Start at the line in the entries below that contains "I zamislite sad jedan sumanuti scenario. Za T", stop at the line that contains "sendviče, možda i dnevnicu…", and output exactly the lines in that span, both ends included.
--- LISTED RECORDS ---
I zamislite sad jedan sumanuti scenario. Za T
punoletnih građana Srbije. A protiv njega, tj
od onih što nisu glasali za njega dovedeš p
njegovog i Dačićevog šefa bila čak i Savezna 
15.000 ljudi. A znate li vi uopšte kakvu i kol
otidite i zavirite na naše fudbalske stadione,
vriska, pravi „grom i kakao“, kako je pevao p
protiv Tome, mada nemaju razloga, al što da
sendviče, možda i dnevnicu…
---
--- LISTED RECORDS ---
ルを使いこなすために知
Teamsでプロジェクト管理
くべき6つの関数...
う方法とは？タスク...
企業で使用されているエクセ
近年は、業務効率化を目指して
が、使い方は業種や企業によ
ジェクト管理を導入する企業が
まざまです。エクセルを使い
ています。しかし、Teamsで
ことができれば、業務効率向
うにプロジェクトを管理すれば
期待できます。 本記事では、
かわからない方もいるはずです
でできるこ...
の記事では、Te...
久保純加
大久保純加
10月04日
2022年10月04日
---
--- LISTED RECORDS ---
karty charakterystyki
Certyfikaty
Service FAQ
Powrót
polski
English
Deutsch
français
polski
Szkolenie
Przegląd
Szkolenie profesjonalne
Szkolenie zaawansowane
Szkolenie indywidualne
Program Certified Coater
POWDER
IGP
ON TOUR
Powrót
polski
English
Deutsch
---
**PROBLEM SOLUTION**
I zamislite sad jedan sumanuti scenario. Za T
punoletnih građana Srbije. A protiv njega, tj
od onih što nisu glasali za njega dovedeš p
njegovog i Dačićevog šefa bila čak i Savezna 
15.000 ljudi. A znate li vi uopšte kakvu i kol
otidite i zavirite na naše fudbalske stadione,
vriska, pravi „grom i kakao“, kako je pevao p
protiv Tome, mada nemaju razloga, al što da
sendviče, možda i dnevnicu…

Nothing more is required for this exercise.